Le borse hanno uno spasmo. Lo spread spernacchia verso l’alto come un palloncino senza lo spago. Bersani capisce che questi vogliono da lui l’abiura: la macelleria sociale, le pensioni a settant’anni, una riforma radicale della giustizia che permetta alle imprese di ottenere sentenze rapide e precise. Suda freddo. Sarkò sta sussurrando qualcosa sur les italiens, qui sont toujours comme ça, cominciano la guerra da una parte e la finiscono dall’altra, guarda tu Bini Smaghi che non schioda neanche con le cannonate.
«Lei saprebbe far schiodare Bini Smaghi?» chiede senza pensarci troppo Sarkò a Bersani.
«Mica posso ammazzarlo, dipende da lui».
«Visto?» dice Sarkò alla Merkel, tale e quale a quell’altro, le Berluscòn.
«Ma no che non sono uguale!» grida sdegnato Bersani: «È un altro stile, siamo persone serie, noi, giriamo senza giacca, noi, abbiamo gli occhiali e non facciamo feste scollacciate, noi, veniamo da un grande passato e speriamo ancora nel futuro, noi...».
«Jawol dice la Merkel: ma ci garantite pensioni tardi, basta con quelle di fasulle, basta con i concerti fra parti sociali, basta trucchi, basta imbrogliucci all’italiana...».
«Rinunci a Satana?!». Urla improvvisamente Sarkò.
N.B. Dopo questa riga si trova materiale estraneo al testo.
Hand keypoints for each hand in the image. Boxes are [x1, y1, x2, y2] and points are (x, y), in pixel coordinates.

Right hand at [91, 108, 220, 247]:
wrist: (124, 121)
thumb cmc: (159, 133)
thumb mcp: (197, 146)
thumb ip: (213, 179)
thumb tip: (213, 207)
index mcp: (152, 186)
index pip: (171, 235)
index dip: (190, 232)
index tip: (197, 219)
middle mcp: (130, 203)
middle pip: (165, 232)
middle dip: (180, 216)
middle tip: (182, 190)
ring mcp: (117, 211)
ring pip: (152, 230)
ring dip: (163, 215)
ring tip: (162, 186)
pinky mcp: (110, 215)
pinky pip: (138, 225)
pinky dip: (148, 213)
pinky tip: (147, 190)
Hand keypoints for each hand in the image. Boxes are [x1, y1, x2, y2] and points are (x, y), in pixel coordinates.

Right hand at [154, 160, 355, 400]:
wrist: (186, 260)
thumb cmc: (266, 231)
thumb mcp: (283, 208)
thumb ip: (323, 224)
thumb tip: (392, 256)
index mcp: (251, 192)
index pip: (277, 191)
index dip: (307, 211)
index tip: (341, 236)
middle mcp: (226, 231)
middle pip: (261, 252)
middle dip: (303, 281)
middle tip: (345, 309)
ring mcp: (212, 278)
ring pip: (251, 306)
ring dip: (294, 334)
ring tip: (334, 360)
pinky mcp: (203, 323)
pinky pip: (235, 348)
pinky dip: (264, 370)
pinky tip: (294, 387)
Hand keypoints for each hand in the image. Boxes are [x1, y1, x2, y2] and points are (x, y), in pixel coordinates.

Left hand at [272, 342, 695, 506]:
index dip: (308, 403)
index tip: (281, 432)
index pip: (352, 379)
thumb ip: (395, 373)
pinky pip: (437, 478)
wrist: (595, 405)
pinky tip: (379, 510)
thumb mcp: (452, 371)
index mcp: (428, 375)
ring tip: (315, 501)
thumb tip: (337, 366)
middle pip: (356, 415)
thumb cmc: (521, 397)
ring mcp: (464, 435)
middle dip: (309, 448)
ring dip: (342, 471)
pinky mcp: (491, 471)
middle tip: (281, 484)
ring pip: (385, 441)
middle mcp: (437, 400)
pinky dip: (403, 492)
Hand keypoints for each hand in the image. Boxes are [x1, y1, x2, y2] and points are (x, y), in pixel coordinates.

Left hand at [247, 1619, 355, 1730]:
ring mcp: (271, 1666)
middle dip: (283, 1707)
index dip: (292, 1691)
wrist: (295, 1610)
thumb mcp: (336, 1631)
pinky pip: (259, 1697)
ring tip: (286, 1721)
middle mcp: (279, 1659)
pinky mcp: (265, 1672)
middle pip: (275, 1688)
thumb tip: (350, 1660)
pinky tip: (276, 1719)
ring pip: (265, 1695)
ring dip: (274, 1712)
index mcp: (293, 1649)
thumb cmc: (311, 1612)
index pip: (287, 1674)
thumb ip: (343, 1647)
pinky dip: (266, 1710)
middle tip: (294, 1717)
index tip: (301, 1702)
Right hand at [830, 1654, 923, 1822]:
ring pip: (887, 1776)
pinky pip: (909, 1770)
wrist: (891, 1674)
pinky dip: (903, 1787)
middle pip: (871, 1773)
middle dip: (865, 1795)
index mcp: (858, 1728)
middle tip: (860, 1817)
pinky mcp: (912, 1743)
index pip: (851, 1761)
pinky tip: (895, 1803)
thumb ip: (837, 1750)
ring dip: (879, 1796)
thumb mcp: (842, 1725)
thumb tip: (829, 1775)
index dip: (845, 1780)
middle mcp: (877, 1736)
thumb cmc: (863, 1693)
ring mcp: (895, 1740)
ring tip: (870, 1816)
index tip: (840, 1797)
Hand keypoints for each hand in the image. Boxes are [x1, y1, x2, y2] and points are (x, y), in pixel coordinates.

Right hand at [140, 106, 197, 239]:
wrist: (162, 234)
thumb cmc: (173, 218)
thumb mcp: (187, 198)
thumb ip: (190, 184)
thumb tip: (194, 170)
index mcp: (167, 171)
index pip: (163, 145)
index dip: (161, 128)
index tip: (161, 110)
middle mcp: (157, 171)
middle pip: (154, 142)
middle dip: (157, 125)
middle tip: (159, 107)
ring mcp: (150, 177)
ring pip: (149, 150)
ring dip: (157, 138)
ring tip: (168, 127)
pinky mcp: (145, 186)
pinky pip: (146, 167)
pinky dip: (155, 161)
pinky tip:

«Devo pensarci», mormora un Bersani raggrinzito e con l’entusiasmo a scartamento ridotto.
«Ha tempo fino a domattina», dice la Merkel.
«Devo vedere Di Pietro, Vendola, Fini Casini Rutelli...».
«Auf wiedersehn» dice Sarkò per battere sul tempo la Merkel.
«Au revoir» dice la Merkel per tener testa a Sarkò.
«Penso
che Giulia somigli di più alla mamma» dice Bersani.«Les italiens sont comme ça», sbuffa Sarkò che si prende sotto braccio la Merkel e se ne va. Poi si gira e sussurra all’uomo nuovo venuto dall’Italia: «Rien ne va plus».